Kepada pengasuh fas’alu saya akan bertanya tentang persoalan thalak/cerai. Saya pernah mendengar penjelasan dari seorang ustadz bahwa seorang suami dapat menjatuhkan talak tiga sekaligus dengan satu ucapan, dan itu baru jatuh satu. Sedangkan ada yang mengatakan bahwa talak itu sudah jatuh tiga/talak ba’i. Mana yang benar ? Atas jawabannya kami ucapkan terima kasih. Jazakumullah.

Dyah
, Surabaya.

Jawab:

Terima kasih atas pertanyaannya dari anti, semoga anti selalu dalam lindungan Allah SWT. Persoalan talak tiga, ada perbedaan pendapat di kalangan para ulama. Paling tidak ada dua pendapat;

Jumhur atau kebanyakan para shahabat, ulama tabi’in dan Imam Madzhab yang empat berpendapat bahwa talak tiga dengan satu ucapan itu tetap jatuh tiga. Alasan jumhur adalah Pertama, Sesunguhnya Allah menetapkan talak itu sebagai batas dan diserunya suami untuk mentalak isterinya itu dengan satu demi satu, dimana di sana suami masih bisa kembali kepada isterinya.
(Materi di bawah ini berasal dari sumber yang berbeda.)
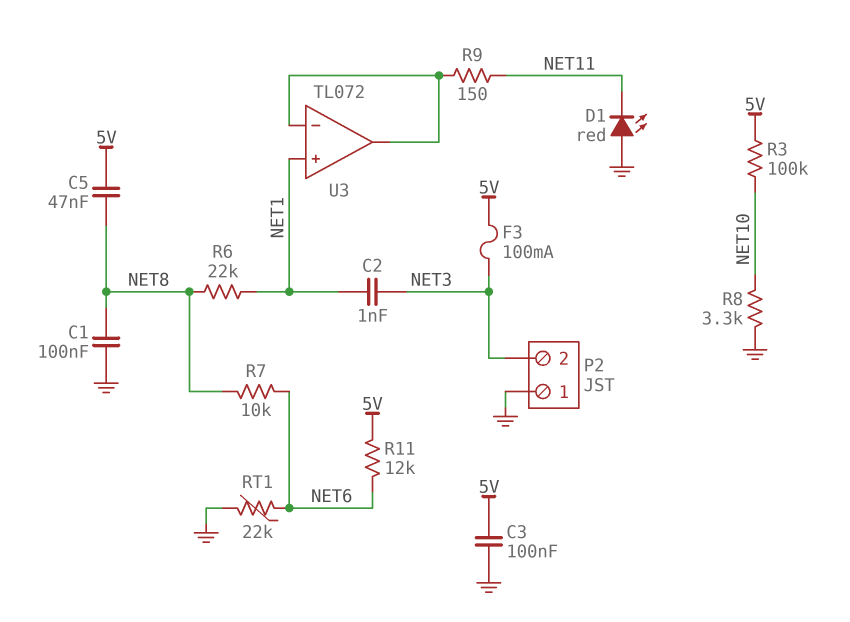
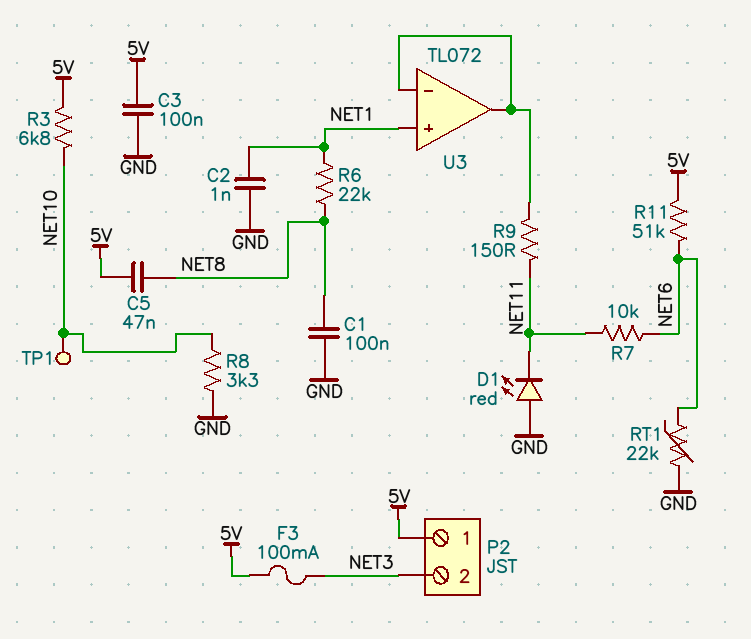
C2: 1nF (NET1, NET3) -> 1nF (GND, NET1)
P2 pin 1: GND -> 5V
R3: 100k (5V, NET10) -> 6.8k (5V, NET10)
R7: 10k (NET6, NET8) -> 10k (NET6, NET11)
R11: 12k (5V, NET6) -> 51k (5V, NET6)
TP1: none -> test point (NET10)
Karena itu kalau suami melanggar kemudahan ini dan mencerainya dengan tiga kali sekaligus maka talaknya itu dipandang sah, karena dia masih mempunyai hak atas talaknya yang kedua itu, dan kalau jatuh tiga maka menjadi talak ba’in (tidak bisa dirujuk kembali, kecuali isteri kawin dengan lelaki lain dan telah dicampuri kemudian dicerai). Jadi suami dibri hak untuk tetap hidup bersama isterinya, karena suami lebih berhak untuk merujuk.

Kedua,
bahwa ada seorang laki-laki datang kepada Ibnu Abbas, ia mengatakan bahwa dirinya telah menceraikan isterinya tiga kali. Maka berkata Ibnu Abbas: ”Seseorang di antara kamu mencerai lalu ia menaiki (himar) yang tolol.” Mendengar itu, laki-laki tadi berkata: ”Hai Ibnu Abbas ! Allah kan sudah berfirman bahwa barangsiapa bertakwa kepada-Nya, maka Ia akan memberikan jalan keluar.” Maka dijawab oleh Ibnu Abbas: ”Nampaknya engkau tidak bertakwa kepada Allah, karena itu engkau tidak mendapatkan jalan keluar, engkau telah durhaka kepada Tuhanmu, dan isterimu telah berpisah darimu (talak bai’in).” ( Lihat Tafsir Ayatul Ahkam, oleh Syekh Ali Ash-Shabuni, jilid I). Ketiga, ketika khalifah Umar bin Khathab memutuskan bahwa talak tiga sekaligus jatuh tiga , para shahabat tidak ada yang protes, mengingkari, atau menentangnya. Dengan demikian sikap para shahabat itu dipandang sebagai Ijma’. Ada seorang laki-laki mentalak isterinya 100 kali. Maka kepadanya dikatakan; Yang tiga itu menyebabkan isterimu haram bagimu, adapun yang 97 itu berarti engkau telah mempermainkan ayat Allah. (Ahkamul Qur’an, al-Jashshash jilid I hal 452).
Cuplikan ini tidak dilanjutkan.